The Presidential Early Career Awards for Scientists honor the most promising young researchers in the nation within their fields. Eight federal departments and agencies join annually to nominate young scientists for the awards. Ismagilov’s nominating agency was the Department of Defense, for research he con-ducted under the auspices of the Office of Naval Research. Ismagilov received his Presidential Award along with 59 other researchers on Thursday, Sept. 9, in a White House ceremony.
Ismagilov was one of 10 scientists named for the Cope Award, which recognizes and encourages excellence in organic chemistry. Announced in the Monday, Aug. 23 issue of Chemical and Engineering News, the award consists of $5,000 and a $40,000 unrestricted research grant.
The TR100, chosen by the editors of Technology Review and an elite panel of judges, is a group of 100 individuals under age 35 whose innovative work in technology has a profound impact on today’s world.
This year’s nominees are recognized for their contributions in transforming the nature of technology and business in industries such as biotechnology and medicine, computing and nanotechnology.
Ismagilov specializes in understanding and controlling complex chemical and biological systems at critical times and locations using microfluidics, the flow of fluids through channels thinner than a human hair. Working with University graduate students Cory Gerdts and Helen Song, and undergraduates Michelle Bringer and Joshua Tice, Ismagilov has demonstrated how to introduce chaotic mixing inside droplets flowing through microfluidic channels.

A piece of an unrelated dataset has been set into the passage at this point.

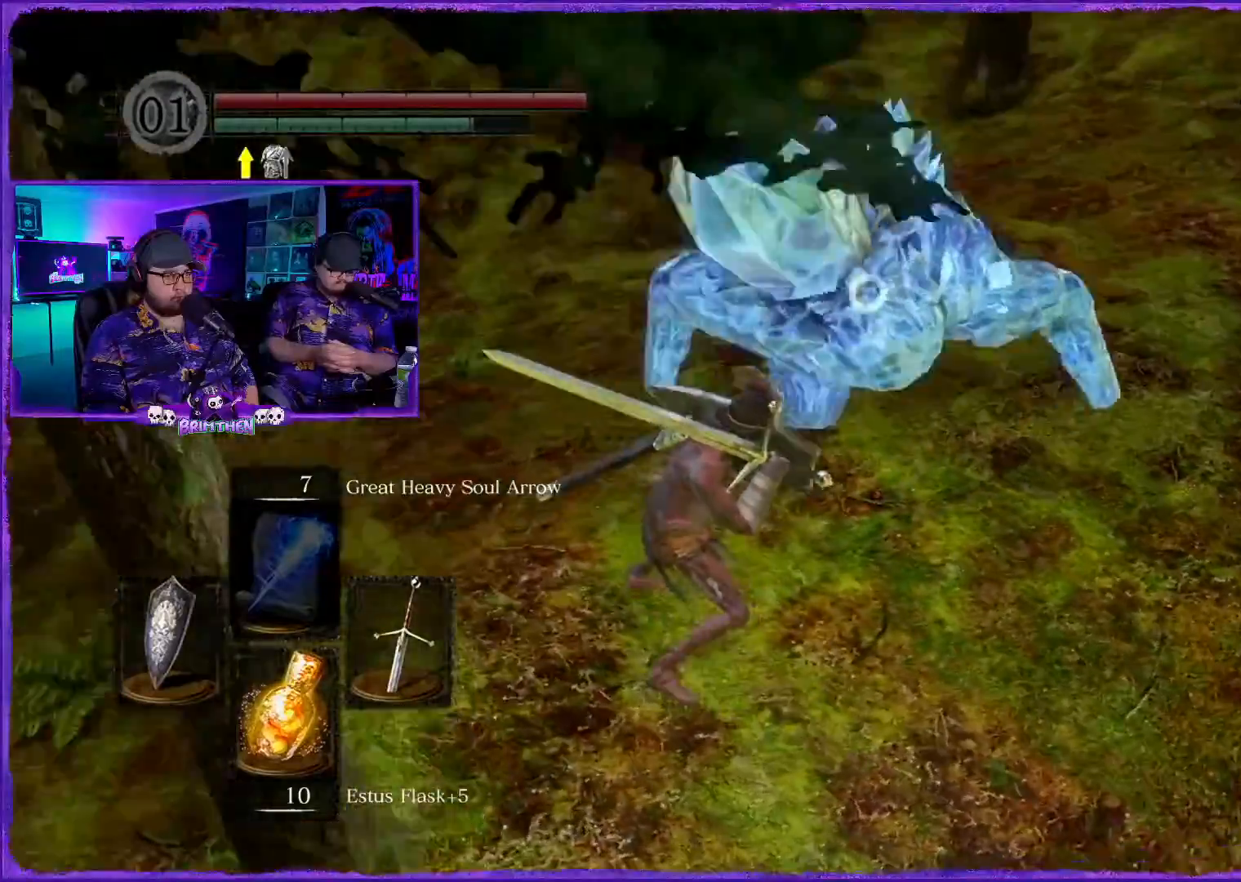
{"buttons": [], "left_stick": "up-left", "right_stick": "up", "events": [[484, "right_stick", "up"]]}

Chaotic mixing allows researchers to precisely control the timing of chemical reactions in studying the dynamics of complex reaction networks.
An example of such a reaction network is hemostasis, the body’s system for maintaining blood flow. In a paper published earlier this year with Chicago graduate student Matt Runyon and undergraduate Bethany Johnson-Kerner, Ismagilov showed how microfluidics can be used to simulate blood clotting.
The system could potentially lead to medical applications. Ismagilov sees it mainly as a system that could help researchers better understand and control other biochemical reaction networks, such as the development of an organism from a single cell, under investigation by Elena Lucchetta in his laboratory.
In another innovation, Ismagilov and two other members of his group, Bo Zheng and Spencer Roach, developed a microfluidic method for crystallizing proteins.
This new technology enables researchers to conduct hundreds of finely calibrated protein crystallization tests&a key component in drug development&rapidly but with minimal expenditure of manual labor and consumption of sample fluids.